• [TO BE DONE]
A – In the thread below on Japanese sentence structure, why does a verb in the middle of a sentence mark the end of a subordinate sentence? Explain this in one to three sentences.
B – Copy out the part of the thread below on Japanese sentence structure that opens with the words containing "遊ぶ is past tense" and closes with "only game played*.".

A lot of thanks for helping me !


----------



## Arashi

wide12 said:


> Edit: this is what she told me just now
> watasiga sukina game dake asonda


 遊ぶ is past tense in this sentence, so isn't she saying "I like the only game I played"?

Broken down, it looks like
*私* *好きな* *ゲームだけ 遊んだ*
*I* *like* *(the) only game played*.



wide12 said:


> Edit: this is what she told me just now
> watasiga sitai mode dake


*私      したい   **モードだけ* 
*I* *want to do*   (this) *mode only* 
I want to do (this) mode only
"I only want to do (play) this mode."


----------



## Flaminius

> Broken down, it looks like (...)


Hi,

Breaking the sentence into components isn't enough since Japanese follows different word order from that of English.  You need, ahem, splicing:
*私が 好きな ゲーム だけ 遊んだ*

This turns into English:
*(I) played only the games I like*


The sentence in the thread-beginning post is built on the same construction.  See below with corrections:
*私が したい こと だけ した*

Two things are important for understanding the splicing here.  First, Japanese verbs are always placed at the end of a sentence.  It follows that, if you see a verb in the middle of a sentence, it is the end of a subordinate sentence.

• [COLLECTED DATA]
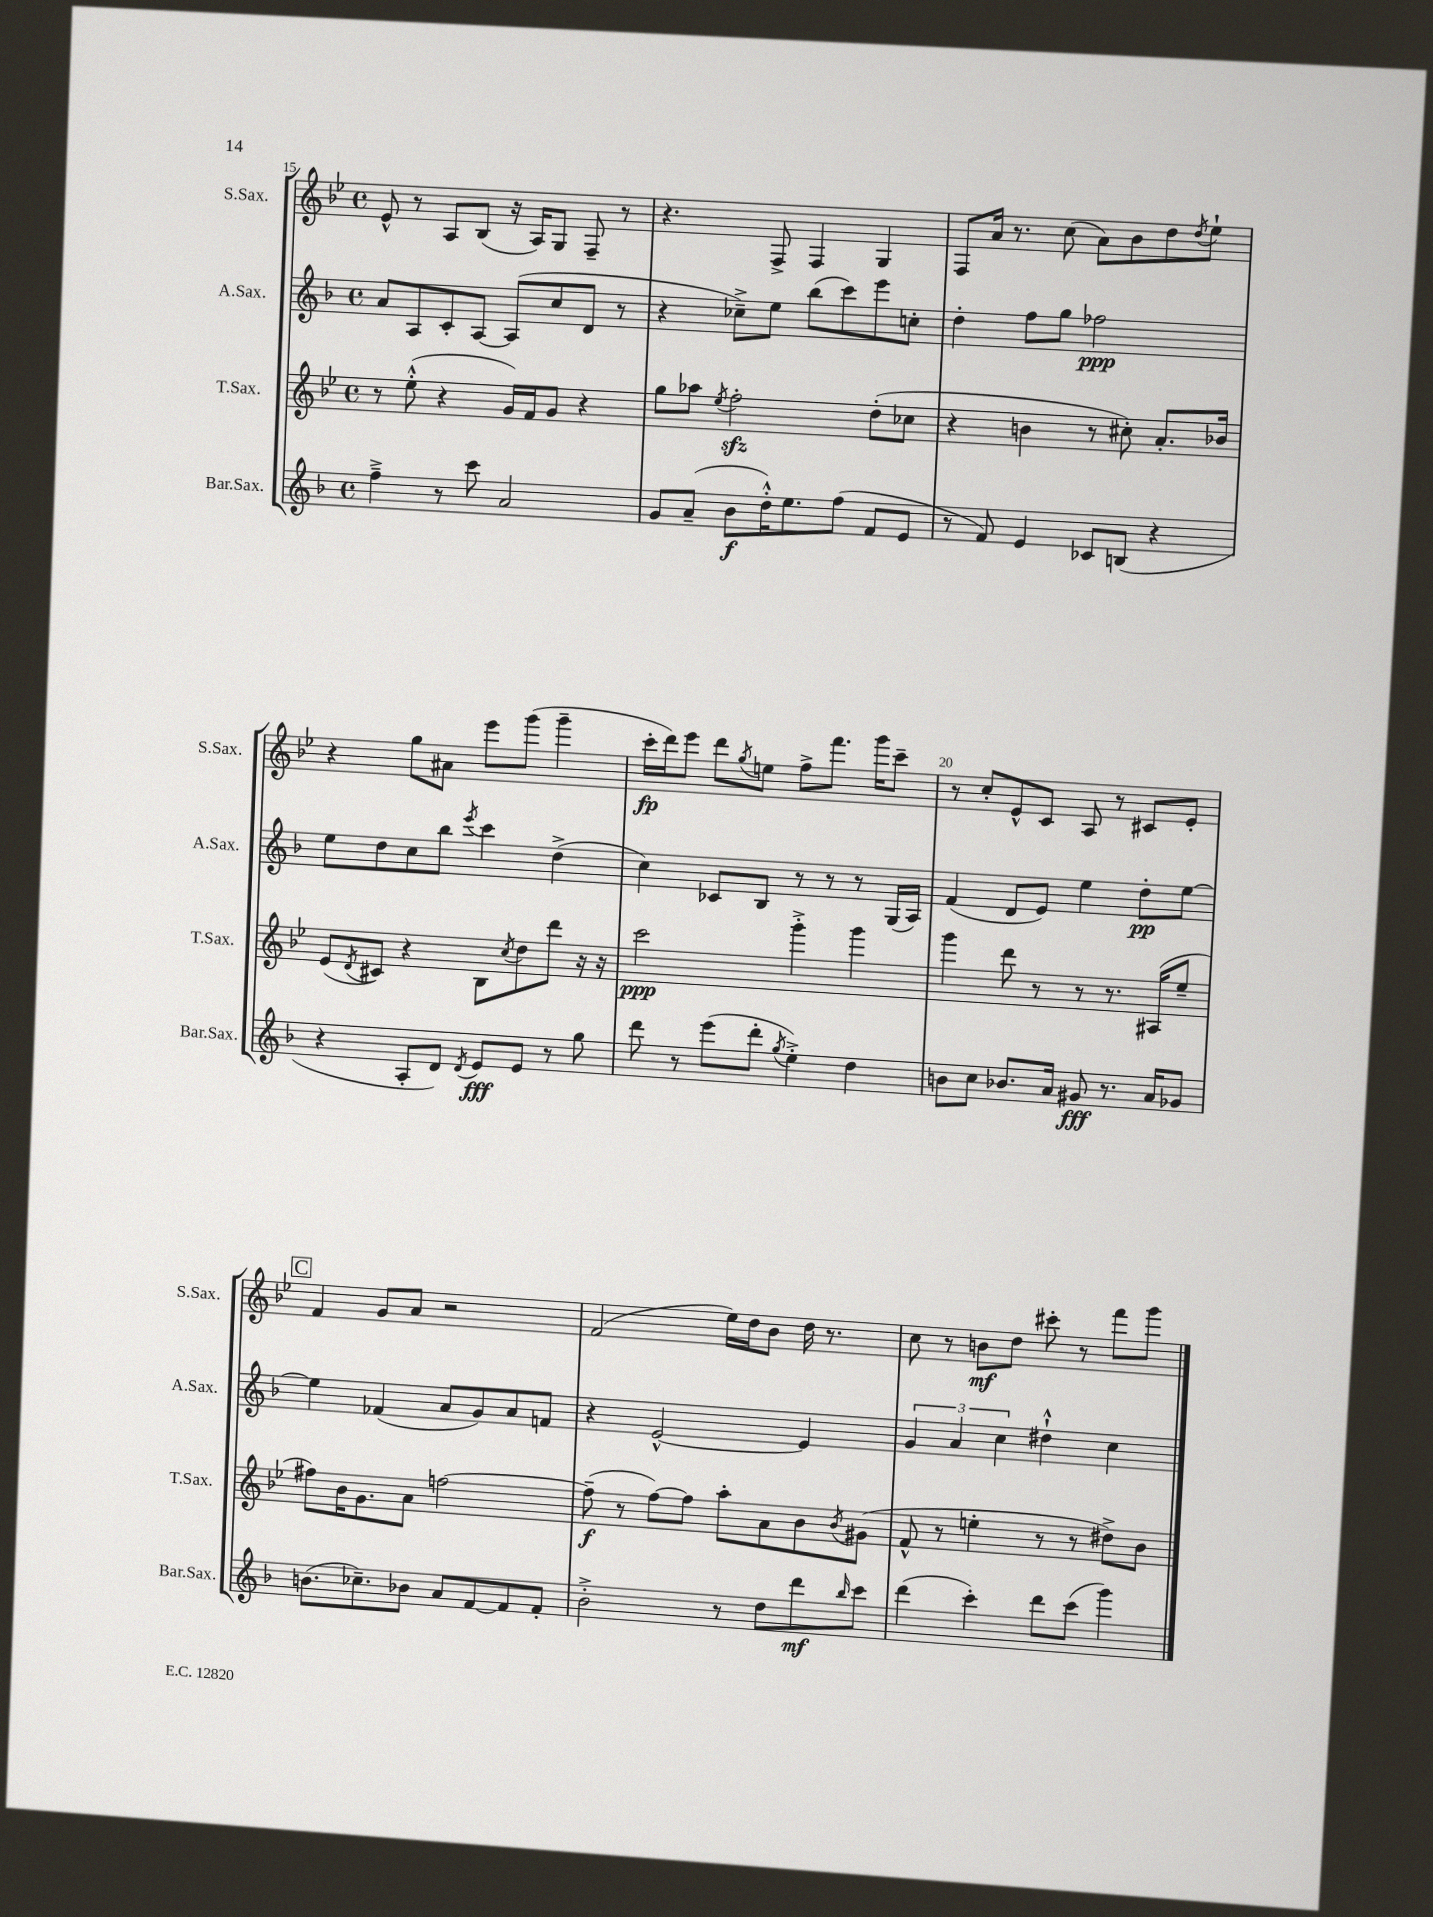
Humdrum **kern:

• [EXERCISE RESPONSES]
A – Japanese verbs always come at the end of a sentence. A verb that appears mid-sentence therefore has to be closing a subordinate sentence rather than the main one.

B –
遊ぶ is past tense in this sentence, so isn't she saying "I like the only game I played"?

Broken down, it looks like
*私* *好きな* *ゲームだけ 遊んだ*
*I* *like* *(the) only game played*.